What this task involves => The word "input" marks the lines to keep; find each one in the data and copy it.

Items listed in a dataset
———

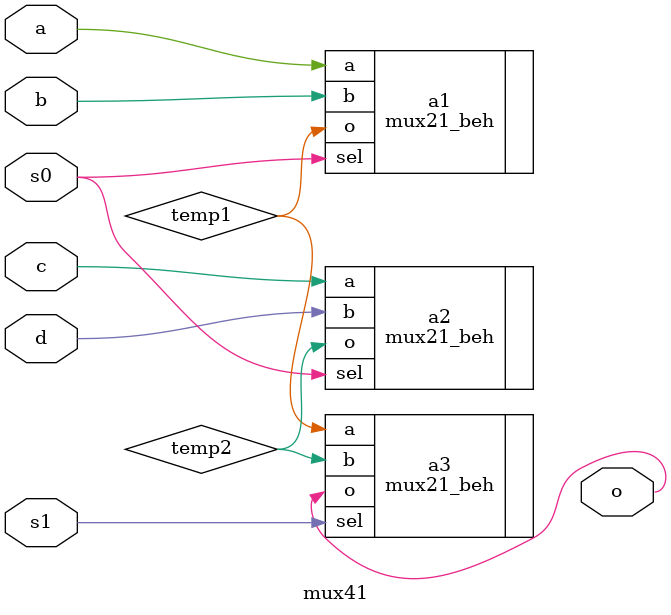
<source format=sv>
`timescale 1ns / 1ps


module mux41(
    input logic a,
    input logic b,
    input logic c,
    input logic d,
    input logic s0,
    input logic s1,
    output logic o
    );
    
    logic temp1, temp2; 
       
    mux21_beh a1 (
                .a(a),
                .b(b),
                .sel(s0),
                .o(temp1)
                );


     mux21_beh a2 (
                .a(c),
                .b(d),
                .sel(s0),
                .o(temp2)
                );    

     mux21_beh a3 (
                .a(temp1),
                .b(temp2),
                .sel(s1),
                .o(o)
                );
endmodule

</source>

———

Output =>
    input logic a,
    input logic b,
    input logic c,
    input logic d,
    input logic s0,
    input logic s1,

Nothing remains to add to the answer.